Omit all pictures, then retype the data exactly as given.

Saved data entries
====
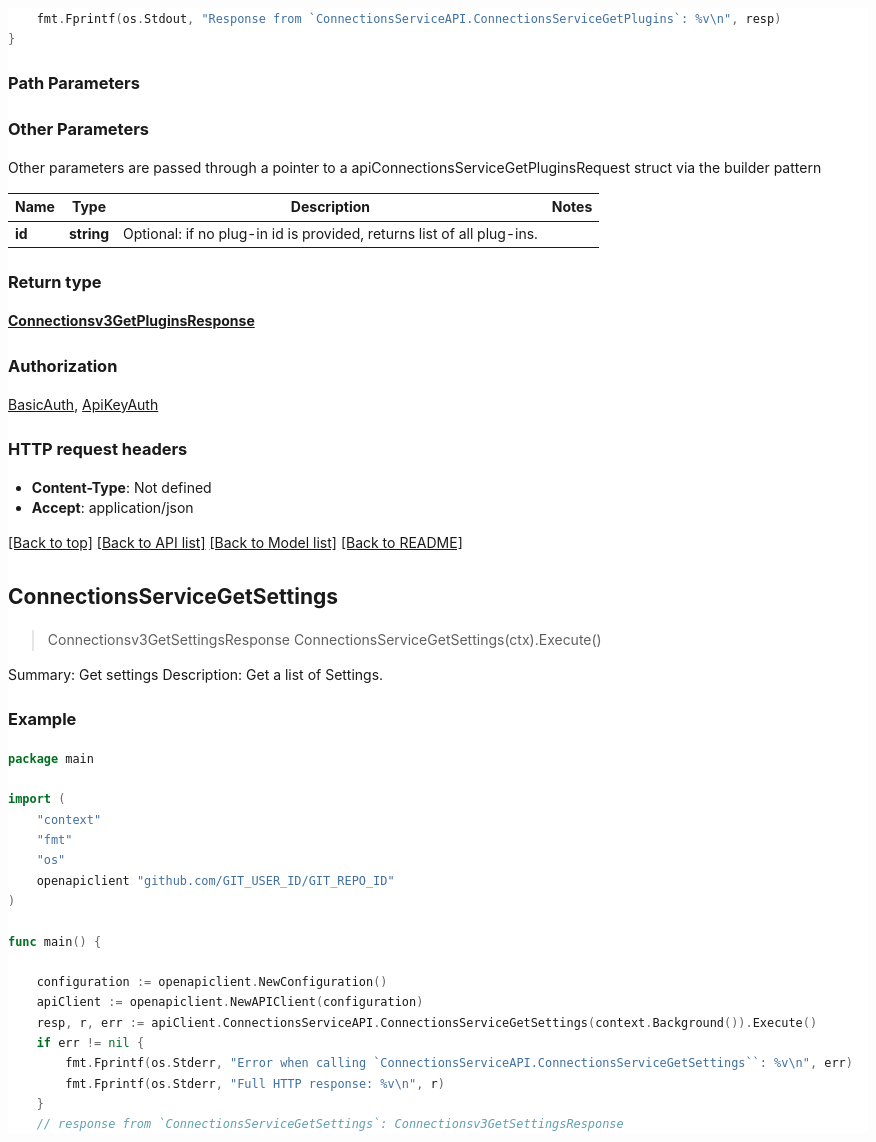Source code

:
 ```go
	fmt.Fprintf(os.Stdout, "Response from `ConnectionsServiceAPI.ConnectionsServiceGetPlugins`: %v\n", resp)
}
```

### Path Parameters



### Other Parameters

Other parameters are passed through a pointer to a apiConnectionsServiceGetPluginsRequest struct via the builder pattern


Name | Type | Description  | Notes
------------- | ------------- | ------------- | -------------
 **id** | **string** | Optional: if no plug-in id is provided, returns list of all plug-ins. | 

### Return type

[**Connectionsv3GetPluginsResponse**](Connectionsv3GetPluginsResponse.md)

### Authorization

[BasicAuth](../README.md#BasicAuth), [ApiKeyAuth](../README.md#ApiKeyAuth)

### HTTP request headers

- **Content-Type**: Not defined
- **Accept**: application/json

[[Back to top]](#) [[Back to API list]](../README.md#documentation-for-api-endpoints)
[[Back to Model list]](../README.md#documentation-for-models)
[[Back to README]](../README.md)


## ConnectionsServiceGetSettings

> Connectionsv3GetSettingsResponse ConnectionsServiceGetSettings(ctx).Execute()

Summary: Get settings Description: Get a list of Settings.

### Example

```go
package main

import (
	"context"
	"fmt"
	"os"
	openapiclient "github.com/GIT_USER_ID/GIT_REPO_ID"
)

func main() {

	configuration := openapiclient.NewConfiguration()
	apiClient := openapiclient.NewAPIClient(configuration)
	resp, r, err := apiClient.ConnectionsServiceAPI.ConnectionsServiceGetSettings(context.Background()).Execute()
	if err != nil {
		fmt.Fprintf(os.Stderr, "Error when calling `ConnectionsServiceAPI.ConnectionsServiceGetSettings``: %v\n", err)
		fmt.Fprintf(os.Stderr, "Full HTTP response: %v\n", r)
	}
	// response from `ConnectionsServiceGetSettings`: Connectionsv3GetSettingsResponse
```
====
> Result:
Source code

:
 ```go
	fmt.Fprintf(os.Stdout, "Response from `ConnectionsServiceAPI.ConnectionsServiceGetPlugins`: %v\n", resp)
}
```

### Path Parameters



### Other Parameters

Other parameters are passed through a pointer to a apiConnectionsServiceGetPluginsRequest struct via the builder pattern


Name | Type | Description  | Notes
------------- | ------------- | ------------- | -------------
 **id** | **string** | Optional: if no plug-in id is provided, returns list of all plug-ins. | 

### Return type

[**Connectionsv3GetPluginsResponse**](Connectionsv3GetPluginsResponse.md)

### Authorization

[BasicAuth](../README.md#BasicAuth), [ApiKeyAuth](../README.md#ApiKeyAuth)

### HTTP request headers

- **Content-Type**: Not defined
- **Accept**: application/json

[[Back to top]](#) [[Back to API list]](../README.md#documentation-for-api-endpoints)
[[Back to Model list]](../README.md#documentation-for-models)
[[Back to README]](../README.md)


## ConnectionsServiceGetSettings

> Connectionsv3GetSettingsResponse ConnectionsServiceGetSettings(ctx).Execute()

Summary: Get settings Description: Get a list of Settings.

### Example

```go
package main

import (
	"context"
	"fmt"
	"os"
	openapiclient "github.com/GIT_USER_ID/GIT_REPO_ID"
)

func main() {

	configuration := openapiclient.NewConfiguration()
	apiClient := openapiclient.NewAPIClient(configuration)
	resp, r, err := apiClient.ConnectionsServiceAPI.ConnectionsServiceGetSettings(context.Background()).Execute()
	if err != nil {
		fmt.Fprintf(os.Stderr, "Error when calling `ConnectionsServiceAPI.ConnectionsServiceGetSettings``: %v\n", err)
		fmt.Fprintf(os.Stderr, "Full HTTP response: %v\n", r)
	}
	// response from `ConnectionsServiceGetSettings`: Connectionsv3GetSettingsResponse
```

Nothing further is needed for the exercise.